Many of the works are musically themed, from Basquiat’s Jazz to Hammons’s Untitled (Record) to the record player seen in The Lovers to Betye Saar’s painted washboard in Birth of the Blues. But Drake’s involvement may overshadow the multimodal experience offered, the real laudatory aspect of the show.
Recently, museums have been experimenting with various sensorial additions to enhance viewer experience, an idea that virtual technology as a whole appears to be moving towards—a nostalgic replication, or recreation, of a specific mood or scene. (“Tate Sensorium,” a Tate Britain show opening this fall, will utilize interactive technology that allows viewers to “taste” art.) Here, the addition of music was enormously successful when it really clicked with the visual. I felt like images became (marginally but definitely perceptibly) sharper and more vibrant, and my immediate response was (marginally, though barely perceptibly) more visceral.
This brings me to the music itself. While Drake’s side of this collaboration invokes the flourishing phenomenon of the “celebrity DJ,” a special kind of bull in the china shop of contemporary culture, Drake’s sonic footprint actually integrates fairly non-awkwardly.
His selections, made in a period of a few weeks and sent in very recently, place a strong emphasis on of-the-moment artists—ILoveMakonnen, Rihanna, A$AP Rocky, Chief Keef, the Weeknd (ft. Drake!), a Riff Raff track—and, taking into account my memory’s margin of error, what I recall as a vaguely surprising absence of first-gen hip-hop, though a 1930s-era Robert Johnson song about coal mining was included. My favorite was the moving combination of Anthony Hamilton’s “Lucille” with Glenn Ligon’s Untitled (I Remember The Very Day). Jay-Z & Kanye’s “The Joy” (featuring Curtis Mayfield) paired with Kehinde Wiley’s Ferdinand-Philippe-Louis-Henri, Duc D’Orléans was a runner-up. The rest were competently matched, but not brilliantly so.
“If you go to these music stations, you can see that they’re linked to his music [choices],” Wachter said during an introductory speech. “But in addition, we’re encouraging viewers to Instagram or tweet their own musical selections to go along with the works. Soon, a playlist will be generated for each artist—the Bradford playlist, the Basquiat playlist, and so forth.”
She added, “Drake has been very adamant that these works are solely the way he sees them [hence the “I” in the exhibition title], and he wants everyone to participate.”
I felt obliged to ask Howe about the choice of Drake, and she said, “Drake was really who we had in mind from the beginning. He’s sort of a really inspirational, popular musician of the moment, and we thought he would bring a really interesting angle to the exhibition. There are musicians like Jay Z, who rapped the “Picasso Baby” song, and others who would have been a bit more obvious, but we sort of liked the angle of someone new to the art dialogue who would bring some interesting perspective.”

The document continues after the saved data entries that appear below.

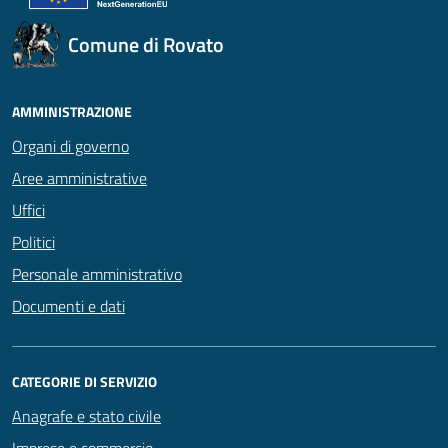
Comune di Rovato
AMMINISTRAZIONE
Organi di governo
Aree amministrative
Uffici
Politici
Personale amministrativo
Documenti e dati
CATEGORIE DI SERVIZIO
Anagrafe e stato civile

Excluding the technical fact that Drake is Canadian and this is a show featuring American artists, the choice of Drake feels kind of right for this collaboration. Even after years of top-tier household-name status, Drake has an earnest (Degrassi-like?) greenness about him that softens the clash of pop culture and art, unlike, say, Jay Z or Beyoncé, and he lacks Kanye’s intimidating cross-platform omnipresence. As a result, his contribution feels as equally whelming as the artwork on view, and, on the whole, in good taste.